Maybe there’s a timing constraint or ordering issue with the additional VST3 parameter callbacks? Maybe @reuk has ideas…
This is definitely a bug in Ableton Live ( I logged events from the DAW which confirmed that parameter updates are arriving out-of-order).
I reported it on March 14 2024. Ableton responded:
Re: Ableton Support #2890650: Ableton Live VST3 plugin automation bug (jitter).
QA Agent (Ableton Support)
Apr 15, 2024, 06:00 PDT
Hello Jef,
we’re aware of this problem. It’s filed in our bugs backlog and there’s progress on this currently, but it’s not yet clear when a fix would be ready to ship.
Thanks Jeff, that’s helpful. I just heard this exact same thing from another Ableton source.
I guess that means there’s a big chunk of at least Ableton 12 versions that can be expected to work this way and will need to be mitigated (I haven’t tested Ableton 11).

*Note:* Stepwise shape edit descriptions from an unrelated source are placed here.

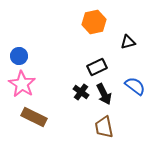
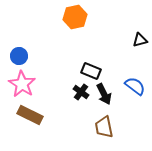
orange hexagon: moved 19 px left, 5 px up
black triangle: moved 12 px right, 2 px up
black rectangle: moved 6 px left, 4 px down; rotated 48 degrees clockwise
brown rectangle: moved 4 px left, 2 px up
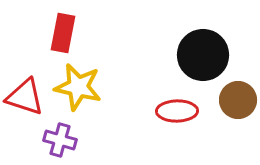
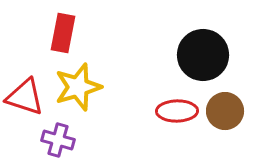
yellow star: rotated 30 degrees counterclockwise
brown circle: moved 13 px left, 11 px down
purple cross: moved 2 px left
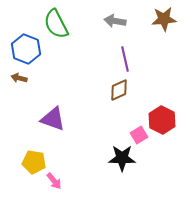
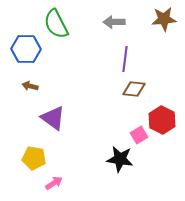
gray arrow: moved 1 px left, 1 px down; rotated 10 degrees counterclockwise
blue hexagon: rotated 20 degrees counterclockwise
purple line: rotated 20 degrees clockwise
brown arrow: moved 11 px right, 8 px down
brown diamond: moved 15 px right, 1 px up; rotated 30 degrees clockwise
purple triangle: moved 1 px up; rotated 16 degrees clockwise
black star: moved 2 px left, 1 px down; rotated 8 degrees clockwise
yellow pentagon: moved 4 px up
pink arrow: moved 2 px down; rotated 84 degrees counterclockwise
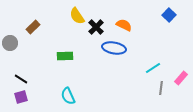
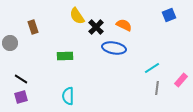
blue square: rotated 24 degrees clockwise
brown rectangle: rotated 64 degrees counterclockwise
cyan line: moved 1 px left
pink rectangle: moved 2 px down
gray line: moved 4 px left
cyan semicircle: rotated 24 degrees clockwise
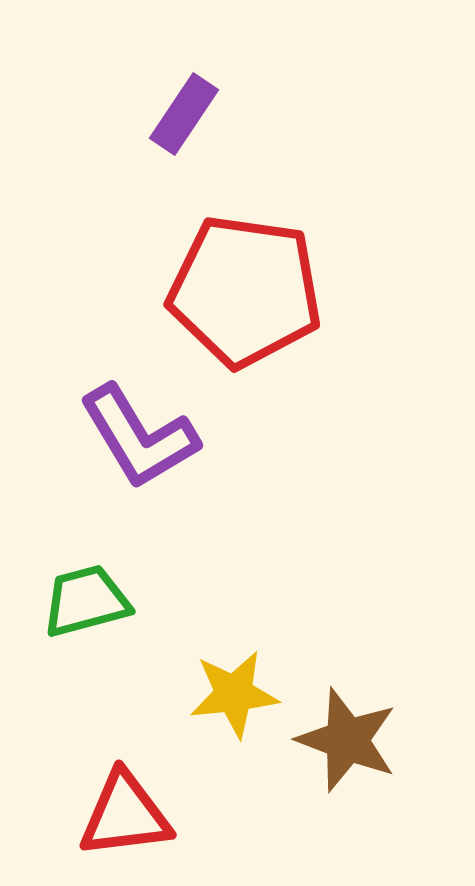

It is interesting to me that the issue is only present when I call something synchronously on the message thread.
Aha, this explains my trouble with my parameter link mechanism with Ableton and VST3.
Is there anything new from the Ableton side?
PS: I guess the behaviour is part of the VST3 specification where a plugin can multiple GUIs which are separated from the processor model, but makes no sense in terms of JUCE where GUI and Parameter access the same underlying parameter value.